Jefferson was well prepared for the task. He was more than just a dilettante. He studied architecture for more than forty years and made himself a master of architectural drawing far superior than anyone else in America at the time.

Jefferson probably had the largest architectural library in the United States. Some of the works that he possessed, and that directed him, were written by Palladio, Le Roy, Freart and Desgodet. Andrea Palladio had a great influence on Jefferson. The formality, restraint and mathematical proportions of Palladio designs, which were inspired by ancient classical structures, appealed to Jefferson.

Jefferson, while Minister to France, was able to visit and study many of these ancient structures in France, England, Germany, the Low Countries and Italy. His descriptions of these monuments, in his daily account books, are the most passionate statements the staid Jefferson every wrote, even to women. At Nimes, viewing the Maison Quarree, he stated, “I gaze whole hours at the Maison Quarree, like a lover at his mistress”. And, in Paris, “I was violently smitten with the Hotel de Salm”. He would utilize these visits as inspirations for future structures he would design in the United States.

Jefferson had a laboratory to experiment with his ideas in developing a unique form of American architecture; his own home, Monticello. In 1767 he purchased a small mountain (Monticello means ëlittle mountain’ in Italian) rising above his birthplace, Shadwell.

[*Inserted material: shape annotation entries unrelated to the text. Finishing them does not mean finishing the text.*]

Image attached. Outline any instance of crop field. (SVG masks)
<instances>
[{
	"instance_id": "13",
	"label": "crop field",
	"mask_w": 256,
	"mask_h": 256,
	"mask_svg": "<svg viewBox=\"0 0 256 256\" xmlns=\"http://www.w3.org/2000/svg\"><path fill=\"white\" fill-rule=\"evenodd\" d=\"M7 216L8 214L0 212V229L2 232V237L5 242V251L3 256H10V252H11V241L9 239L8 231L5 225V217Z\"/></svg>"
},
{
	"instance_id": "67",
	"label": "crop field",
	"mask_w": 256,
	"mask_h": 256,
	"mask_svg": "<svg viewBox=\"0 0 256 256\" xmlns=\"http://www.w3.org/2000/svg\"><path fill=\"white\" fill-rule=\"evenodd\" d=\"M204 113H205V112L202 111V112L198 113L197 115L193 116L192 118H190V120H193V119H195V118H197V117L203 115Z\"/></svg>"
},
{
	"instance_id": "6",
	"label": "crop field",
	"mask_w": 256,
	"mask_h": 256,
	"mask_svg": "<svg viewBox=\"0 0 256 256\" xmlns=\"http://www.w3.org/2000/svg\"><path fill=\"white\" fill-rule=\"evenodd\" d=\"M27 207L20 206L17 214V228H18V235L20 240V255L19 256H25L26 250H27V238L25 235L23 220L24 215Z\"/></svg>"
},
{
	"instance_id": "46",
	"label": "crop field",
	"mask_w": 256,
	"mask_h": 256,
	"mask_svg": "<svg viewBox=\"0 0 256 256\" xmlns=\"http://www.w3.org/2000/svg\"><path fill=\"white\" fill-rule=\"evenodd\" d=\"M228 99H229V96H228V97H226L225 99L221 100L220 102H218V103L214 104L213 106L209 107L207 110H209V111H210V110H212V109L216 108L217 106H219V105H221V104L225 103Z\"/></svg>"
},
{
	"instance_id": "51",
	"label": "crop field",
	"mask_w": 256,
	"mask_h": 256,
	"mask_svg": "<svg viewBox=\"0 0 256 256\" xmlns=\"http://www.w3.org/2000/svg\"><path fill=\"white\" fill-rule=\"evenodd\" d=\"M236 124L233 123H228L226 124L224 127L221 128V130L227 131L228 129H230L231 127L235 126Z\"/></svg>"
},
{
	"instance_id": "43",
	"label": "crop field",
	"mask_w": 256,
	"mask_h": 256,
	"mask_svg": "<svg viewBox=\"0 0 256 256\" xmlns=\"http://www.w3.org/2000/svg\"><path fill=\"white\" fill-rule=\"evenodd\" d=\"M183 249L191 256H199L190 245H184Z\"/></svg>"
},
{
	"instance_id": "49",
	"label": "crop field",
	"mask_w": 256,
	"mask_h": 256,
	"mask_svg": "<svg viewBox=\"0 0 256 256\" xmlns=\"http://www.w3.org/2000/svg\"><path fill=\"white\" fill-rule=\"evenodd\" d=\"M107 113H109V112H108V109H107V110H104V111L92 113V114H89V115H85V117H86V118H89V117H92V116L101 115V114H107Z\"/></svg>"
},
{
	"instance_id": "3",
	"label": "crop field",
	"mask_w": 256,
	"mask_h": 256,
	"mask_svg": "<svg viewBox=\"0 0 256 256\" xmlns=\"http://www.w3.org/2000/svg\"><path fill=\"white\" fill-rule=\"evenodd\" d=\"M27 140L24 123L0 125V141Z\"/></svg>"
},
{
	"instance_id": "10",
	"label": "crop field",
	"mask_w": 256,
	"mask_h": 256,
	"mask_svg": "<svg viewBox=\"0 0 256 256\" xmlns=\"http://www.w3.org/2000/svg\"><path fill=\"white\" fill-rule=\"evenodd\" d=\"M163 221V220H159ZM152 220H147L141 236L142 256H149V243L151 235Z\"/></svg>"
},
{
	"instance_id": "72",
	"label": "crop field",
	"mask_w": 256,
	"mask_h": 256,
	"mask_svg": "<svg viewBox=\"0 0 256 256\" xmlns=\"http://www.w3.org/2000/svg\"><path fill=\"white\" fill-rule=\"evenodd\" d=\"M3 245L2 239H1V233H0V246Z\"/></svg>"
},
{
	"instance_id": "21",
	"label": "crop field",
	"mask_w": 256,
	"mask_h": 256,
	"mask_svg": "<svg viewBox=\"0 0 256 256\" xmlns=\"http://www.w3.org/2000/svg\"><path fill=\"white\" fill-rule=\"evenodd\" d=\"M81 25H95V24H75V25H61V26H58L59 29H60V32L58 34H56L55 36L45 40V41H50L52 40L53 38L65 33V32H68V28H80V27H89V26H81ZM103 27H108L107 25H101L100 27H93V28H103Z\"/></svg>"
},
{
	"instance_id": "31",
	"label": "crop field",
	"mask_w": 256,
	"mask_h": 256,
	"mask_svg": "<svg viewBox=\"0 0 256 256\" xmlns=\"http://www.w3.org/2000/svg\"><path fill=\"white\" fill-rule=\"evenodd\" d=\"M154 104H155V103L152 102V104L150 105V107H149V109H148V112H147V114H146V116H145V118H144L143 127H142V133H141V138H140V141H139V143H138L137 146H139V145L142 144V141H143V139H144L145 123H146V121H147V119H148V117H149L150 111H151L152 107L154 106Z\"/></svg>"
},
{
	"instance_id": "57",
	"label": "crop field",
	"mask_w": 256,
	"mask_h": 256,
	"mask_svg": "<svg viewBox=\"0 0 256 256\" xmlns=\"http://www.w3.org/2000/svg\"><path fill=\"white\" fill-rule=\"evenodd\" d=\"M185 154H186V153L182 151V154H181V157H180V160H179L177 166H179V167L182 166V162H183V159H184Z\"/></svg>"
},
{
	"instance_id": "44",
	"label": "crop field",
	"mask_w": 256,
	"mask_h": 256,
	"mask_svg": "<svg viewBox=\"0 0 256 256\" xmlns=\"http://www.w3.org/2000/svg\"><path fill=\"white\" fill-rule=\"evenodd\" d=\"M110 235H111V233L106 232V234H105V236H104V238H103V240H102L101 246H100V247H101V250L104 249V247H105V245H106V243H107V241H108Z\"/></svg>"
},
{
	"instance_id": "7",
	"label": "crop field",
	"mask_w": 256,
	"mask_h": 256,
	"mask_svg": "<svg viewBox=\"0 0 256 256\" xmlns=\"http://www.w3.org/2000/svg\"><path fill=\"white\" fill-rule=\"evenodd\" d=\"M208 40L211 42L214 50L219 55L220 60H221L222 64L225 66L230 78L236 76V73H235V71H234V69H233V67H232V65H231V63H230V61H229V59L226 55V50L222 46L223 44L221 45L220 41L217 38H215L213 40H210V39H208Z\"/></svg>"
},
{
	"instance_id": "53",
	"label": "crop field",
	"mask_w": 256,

He began construction that year, a process that would continue throughout most of his life. He rebuild Monticello several times.

Fiske Kimball in “Thomas Jefferson and the Arts” writes of his first efforts:

Deep in books on architecture, of which he already owned a number, he gave his preference from the start to that of Palladio, with its appeal to the lawfulness of nature, to the harmony of mathematical proportions. Making himself a master of architectural drawing to a degree quite beyond the skill of any Colonial builders or amateurs down to this time, he designed a house with Palladian porticoes of an academic correctness new in the southern Colonies. By a genial adaptation to his mountain site of Palladio’s schemes of colonnade service wings, which he depressed below terraces, he gave his house an uninterrupted sweep of the superb panorama of plain, of valley, and of mountain range.

Through its alterations, Monticello evolved from an ancient Greek, Palladian style to a structure that was more Roman. When he retired as Secretary of State, in 1793, he undertook another remodeling of Monticello. The attics were pulled down to give the effect of a single story as in Roman houses, and a Roman dome was added over the salon as in the Hotel de Salm. Karl Lehmann in Thomas

Jefferson: American Humanist explained the change from Greek to Roman influence:

An thus it was only a seeming paradox that Jefferson immensely preferred Greek to Latin language and poetry, while in architecture he gave the palm to the Romans. The same longing for copiousness and ductility in imagination directed the Hellenist Jefferson as reader and the Romanist Jefferson as an architect.